====== SUPPLIED PASSAGE

Thursday, 19 September 2019

The Suffering of Love

There is something uniquely eternal about love. After all: "and now faith, hope, and love abide, these three; and the greatest of these is love" (1 Cor 13:13), and "God is love" (1 Jn 4:8). Love, unlike faith and hope, is uniquely conceivable without a temporal dimension. Love cares for what has come to be--what is--and not for the formless possibility of what might be in the future. This is why love is tortured by time, which continually threatens the objects in which it rests. Only love can, and must, suffer, while faith and hope do not.

Human agency is the agency of love, the operation of this most divine longing. Yet the opportunities for the action of love are too often inaccessible to us. The more aware we are of the world, the more love is awakened within us and the more incompetent we find ourselves to be in uniting with the loveliness within objects. There is literally not enough time for our love. We have not the skills needed to enact it. When we seem to have succeeded in some small measure, it is at the painful cost of neglecting some other loveliness. The byproduct of love in the midst of temporality is always grief and regret.

============
====== SUPPLIED ENTRIES

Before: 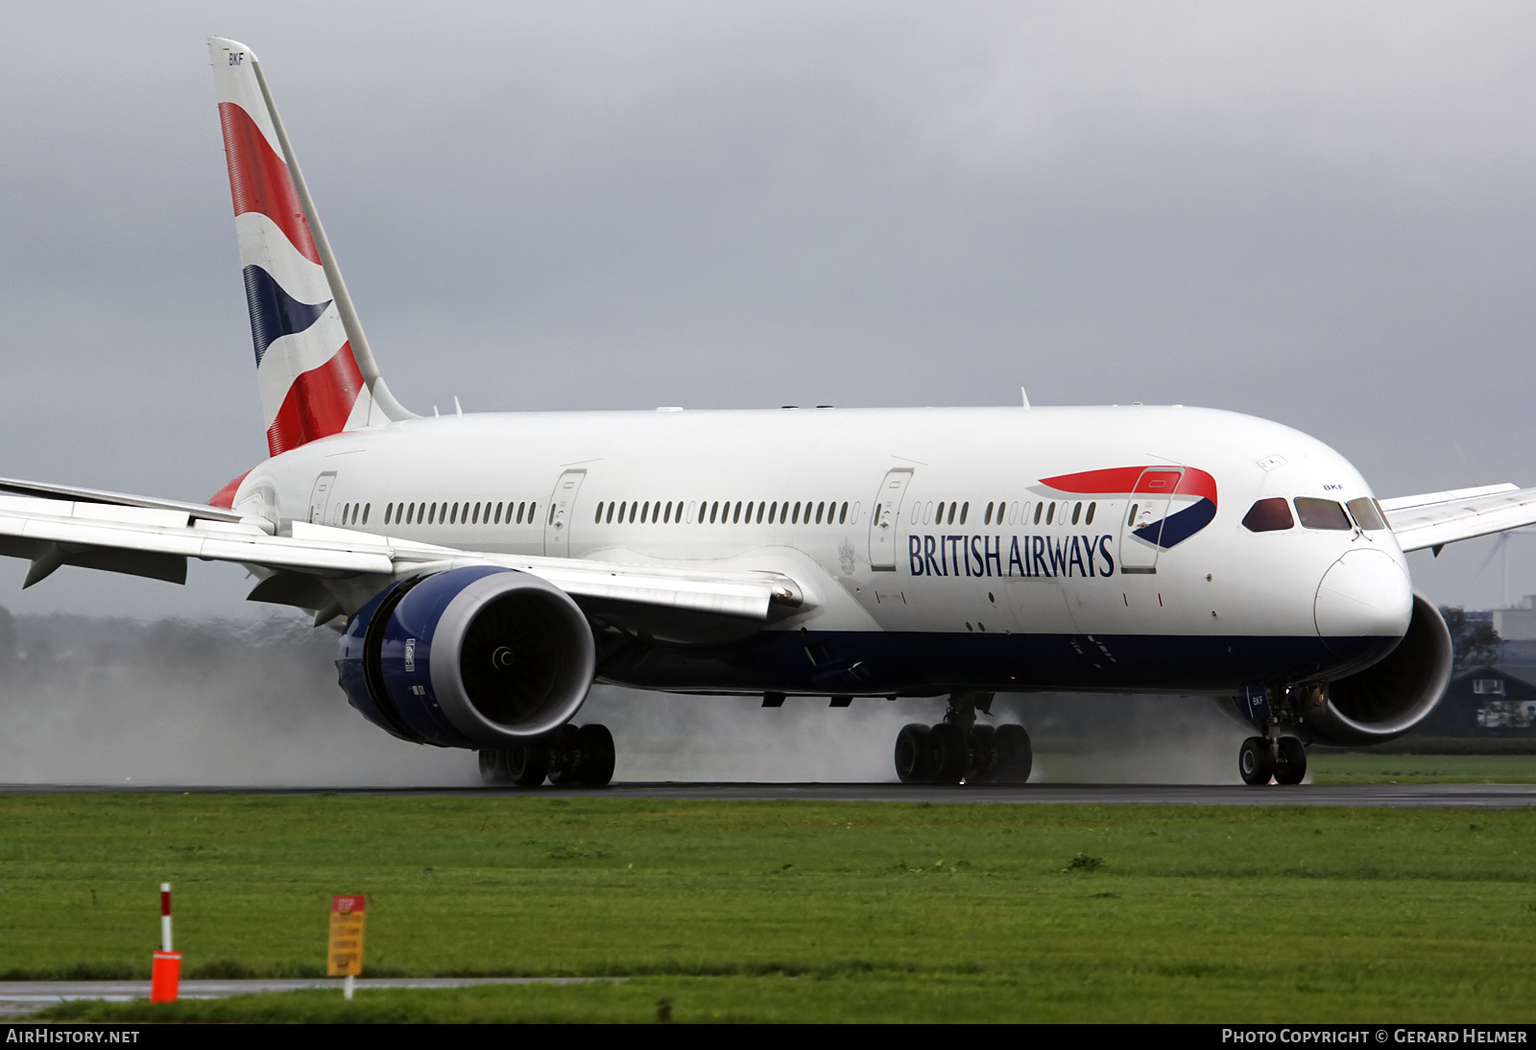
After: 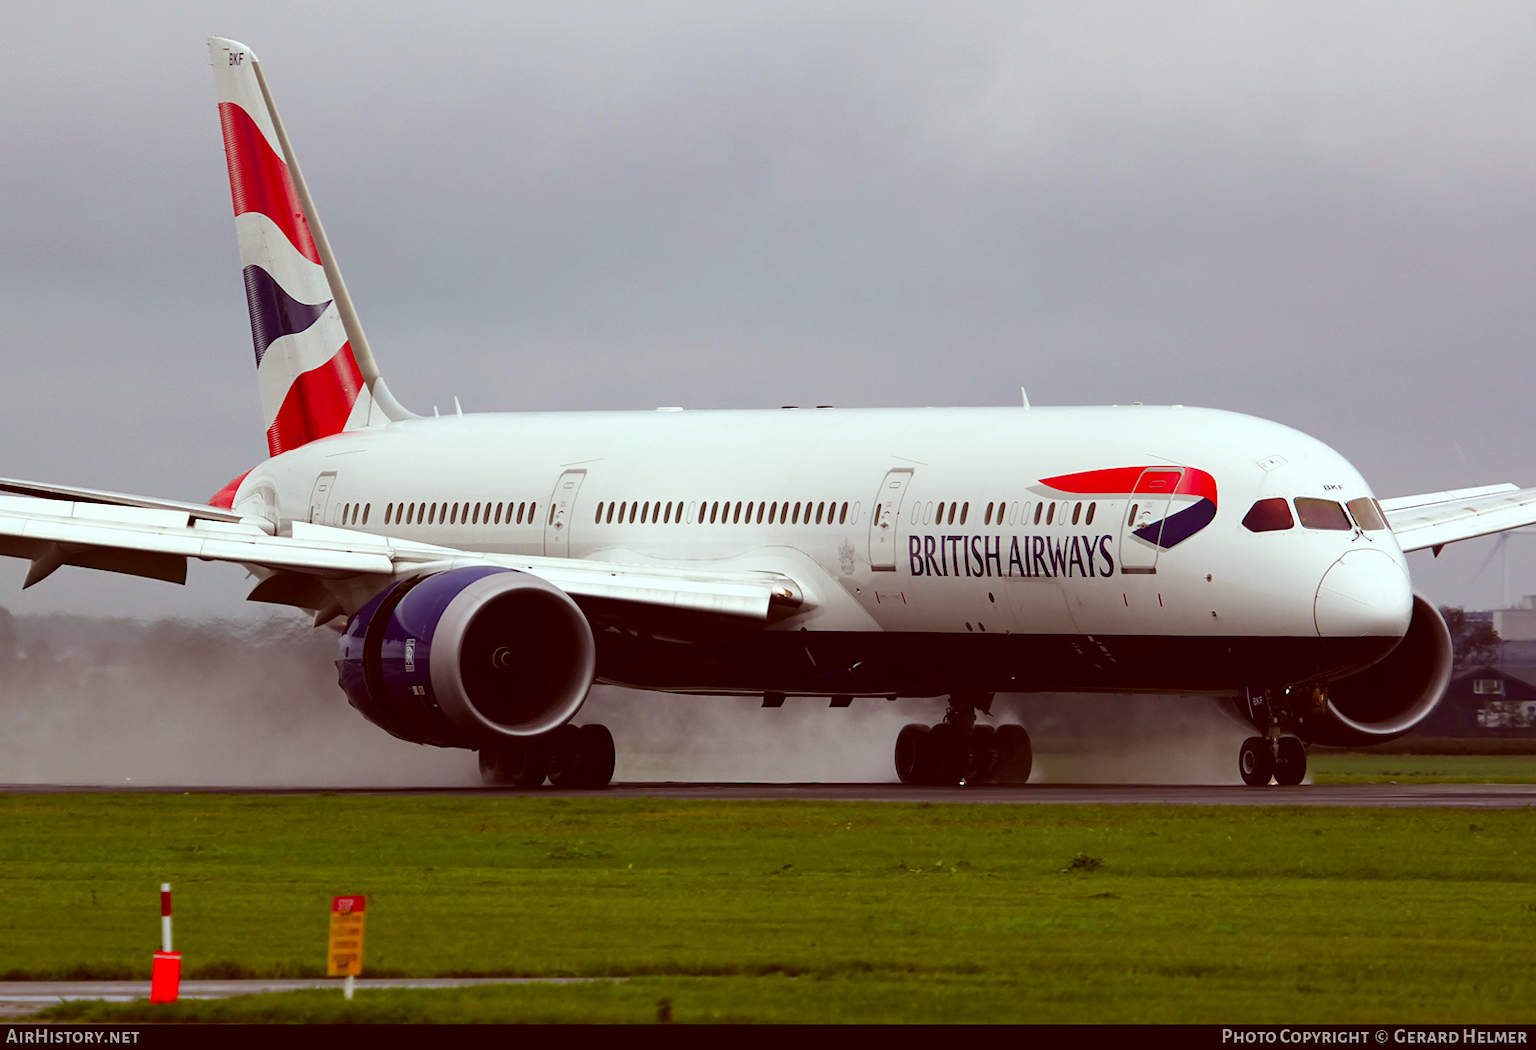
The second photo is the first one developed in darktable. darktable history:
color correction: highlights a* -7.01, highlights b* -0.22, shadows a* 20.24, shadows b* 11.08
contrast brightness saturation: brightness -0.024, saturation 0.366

============

▸ **WORK TO COMPLETE**:
1. According to the post on the suffering of love, what is always the byproduct of love in the midst of temporality?
2. Retype the part of the post on the suffering of love from "Thursday, 19 September" to "hope do not.".

▸ **RESULTS FOR EACH TASK**:
1. Grief and regret.

2.
Thursday, 19 September 2019

The Suffering of Love

There is something uniquely eternal about love. After all: "and now faith, hope, and love abide, these three; and the greatest of these is love" (1 Cor 13:13), and "God is love" (1 Jn 4:8). Love, unlike faith and hope, is uniquely conceivable without a temporal dimension. Love cares for what has come to be--what is--and not for the formless possibility of what might be in the future. This is why love is tortured by time, which continually threatens the objects in which it rests. Only love can, and must, suffer, while faith and hope do not.